Jamarko Simmons

No. 27, 80
- Position: Wide receiver

Personal information
- Born: September 23, 1986 (age 39) Flint, Michigan, U.S.
- Listed height: 6 ft 3 in (1.91 m)
- Listed weight: 235 lb (107 kg)

Career information
- High school: Flint Central
- College: Western Michigan
- NFL draft: 2009: undrafted

Career history
- Green Bay Packers (2009)*; Jacksonville Sharks (2011); Virginia Destroyers (2011); New York Jets (2011)*; Jacksonville Sharks (2012); San Jose SaberCats (2013); Iowa Barnstormers (2014)*; Las Vegas Outlaws (2015);
- * Offseason and/or practice squad member only

Awards and highlights
- UFL champion (2011); ArenaBowl champion (2011);

Career Arena League statistics
- Receptions: 131
- Receiving yards: 1,394
- Receiving touchdowns: 35
- Rushing yards: 74
- Rushing touchdowns: 21
- Stats at ArenaFan.com
- Stats at Pro Football Reference

= Jamarko Simmons =

American football player (born 1986)

Jamarko Simmons (born September 23, 1986) is an American former football wide receiver. He was originally signed by the Green Bay Packers as an undrafted free agent in 2009 but was cut after sustaining a leg injury that sidelined him for several weeks.

==Early life==
Simmons played high school football, basketball and track for Flint Central High School in Flint, Michigan.

==College career==
Simmons played football at Western Michigan University, and was a standout wide receiver.
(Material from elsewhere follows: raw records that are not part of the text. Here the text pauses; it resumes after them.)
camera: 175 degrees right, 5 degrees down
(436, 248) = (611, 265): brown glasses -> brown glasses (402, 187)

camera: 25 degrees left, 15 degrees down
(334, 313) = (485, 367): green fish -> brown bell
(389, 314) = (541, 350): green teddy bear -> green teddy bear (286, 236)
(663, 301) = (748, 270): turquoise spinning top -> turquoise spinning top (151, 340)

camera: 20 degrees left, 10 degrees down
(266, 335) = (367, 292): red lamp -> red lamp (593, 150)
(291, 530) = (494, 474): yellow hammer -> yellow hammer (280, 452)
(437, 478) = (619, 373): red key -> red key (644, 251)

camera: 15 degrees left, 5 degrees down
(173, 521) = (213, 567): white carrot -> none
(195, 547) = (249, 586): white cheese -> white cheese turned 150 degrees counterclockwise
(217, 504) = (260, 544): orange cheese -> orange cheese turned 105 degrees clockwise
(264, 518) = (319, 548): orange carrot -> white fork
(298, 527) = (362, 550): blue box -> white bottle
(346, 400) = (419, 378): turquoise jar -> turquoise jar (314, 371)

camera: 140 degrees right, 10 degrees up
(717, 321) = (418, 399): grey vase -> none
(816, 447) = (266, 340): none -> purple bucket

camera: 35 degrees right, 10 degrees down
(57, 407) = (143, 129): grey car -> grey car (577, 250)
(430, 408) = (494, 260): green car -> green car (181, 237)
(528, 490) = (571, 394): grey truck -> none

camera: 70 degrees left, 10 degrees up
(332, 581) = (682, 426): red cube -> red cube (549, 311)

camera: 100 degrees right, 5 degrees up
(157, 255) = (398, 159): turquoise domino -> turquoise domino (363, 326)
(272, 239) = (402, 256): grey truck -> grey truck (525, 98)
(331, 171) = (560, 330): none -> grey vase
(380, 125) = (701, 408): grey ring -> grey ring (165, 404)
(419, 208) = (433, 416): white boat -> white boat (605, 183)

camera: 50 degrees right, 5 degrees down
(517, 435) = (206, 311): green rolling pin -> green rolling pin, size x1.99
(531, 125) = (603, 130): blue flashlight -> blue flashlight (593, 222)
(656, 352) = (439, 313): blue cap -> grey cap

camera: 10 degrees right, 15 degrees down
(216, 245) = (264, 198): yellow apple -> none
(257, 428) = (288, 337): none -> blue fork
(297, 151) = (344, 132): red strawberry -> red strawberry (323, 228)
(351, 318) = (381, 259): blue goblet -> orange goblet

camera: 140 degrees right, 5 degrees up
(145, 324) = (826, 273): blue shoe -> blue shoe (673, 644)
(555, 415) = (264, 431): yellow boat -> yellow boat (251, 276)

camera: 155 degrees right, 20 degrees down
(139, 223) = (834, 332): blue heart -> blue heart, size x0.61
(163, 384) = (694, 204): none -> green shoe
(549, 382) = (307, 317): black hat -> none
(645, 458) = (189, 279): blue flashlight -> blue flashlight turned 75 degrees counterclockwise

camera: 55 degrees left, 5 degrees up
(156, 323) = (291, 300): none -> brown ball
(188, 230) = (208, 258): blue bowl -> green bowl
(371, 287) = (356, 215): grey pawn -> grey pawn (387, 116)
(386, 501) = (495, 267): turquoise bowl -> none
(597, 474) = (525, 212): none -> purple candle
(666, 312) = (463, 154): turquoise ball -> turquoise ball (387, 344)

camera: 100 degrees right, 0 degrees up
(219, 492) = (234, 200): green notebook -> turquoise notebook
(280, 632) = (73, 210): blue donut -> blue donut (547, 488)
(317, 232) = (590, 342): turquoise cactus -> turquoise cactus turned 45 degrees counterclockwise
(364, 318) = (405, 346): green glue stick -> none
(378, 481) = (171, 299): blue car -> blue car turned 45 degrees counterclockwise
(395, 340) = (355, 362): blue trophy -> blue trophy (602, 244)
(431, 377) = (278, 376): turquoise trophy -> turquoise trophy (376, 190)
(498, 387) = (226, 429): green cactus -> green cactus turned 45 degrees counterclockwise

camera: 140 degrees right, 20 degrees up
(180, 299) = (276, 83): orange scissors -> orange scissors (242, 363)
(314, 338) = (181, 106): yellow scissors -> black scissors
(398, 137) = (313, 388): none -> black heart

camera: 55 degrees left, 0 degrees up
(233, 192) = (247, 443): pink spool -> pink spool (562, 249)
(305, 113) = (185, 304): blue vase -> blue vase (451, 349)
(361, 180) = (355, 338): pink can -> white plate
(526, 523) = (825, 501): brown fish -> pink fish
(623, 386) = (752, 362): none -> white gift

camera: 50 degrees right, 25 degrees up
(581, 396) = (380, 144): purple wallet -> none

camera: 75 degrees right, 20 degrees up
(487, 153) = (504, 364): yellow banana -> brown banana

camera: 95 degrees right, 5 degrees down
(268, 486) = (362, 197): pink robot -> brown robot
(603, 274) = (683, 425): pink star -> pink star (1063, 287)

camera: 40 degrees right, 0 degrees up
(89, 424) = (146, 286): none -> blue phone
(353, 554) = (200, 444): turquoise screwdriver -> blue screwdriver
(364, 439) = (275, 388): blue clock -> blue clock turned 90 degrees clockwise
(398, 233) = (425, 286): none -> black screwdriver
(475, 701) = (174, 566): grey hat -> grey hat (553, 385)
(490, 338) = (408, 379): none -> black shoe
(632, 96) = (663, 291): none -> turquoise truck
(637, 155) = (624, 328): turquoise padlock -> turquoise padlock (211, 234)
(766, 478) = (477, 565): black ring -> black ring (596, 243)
He is the Broncos all-time receptions leader.

==Professional career==
===Virginia Destroyers===
Simmons was signed by the Virginia Destroyers of the United Football League on July 6, 2011. Simmons helped the Destroyers win the 2011 UFL Championship Game.

===Jacksonville Sharks===
Simmons signed with the Jacksonville Sharks of the Arena Football League on July 19, 2011. Simmons was a key contributor for the Sharks throughout the 2011 season. The Sharks won Arena Bowl XXVI, in which Simmons scored three touchdowns.

===New York Jets===
Simmons was signed by the New York Jets to their practice squad on October 31, 2011. Simmons was placed on the practice squad injured reserve list on December 12, 2011 after suffering a back injury.

===Jacksonville Sharks===
On April 10, 2012, it was announced that Simmons signed on for his second stint with the Jacksonville Sharks.

===San Jose SaberCats===
Simmons played the 2013 season with the San Jose SaberCats.

===Iowa Barnstormers===
On November 22, 2013, the SaberCats traded Simmons to the Iowa Barnstormers in exchange for waiver positioning.

===Las Vegas Outlaws===
On October 28, 2014, Simmons was assigned to the Las Vegas Outlaws.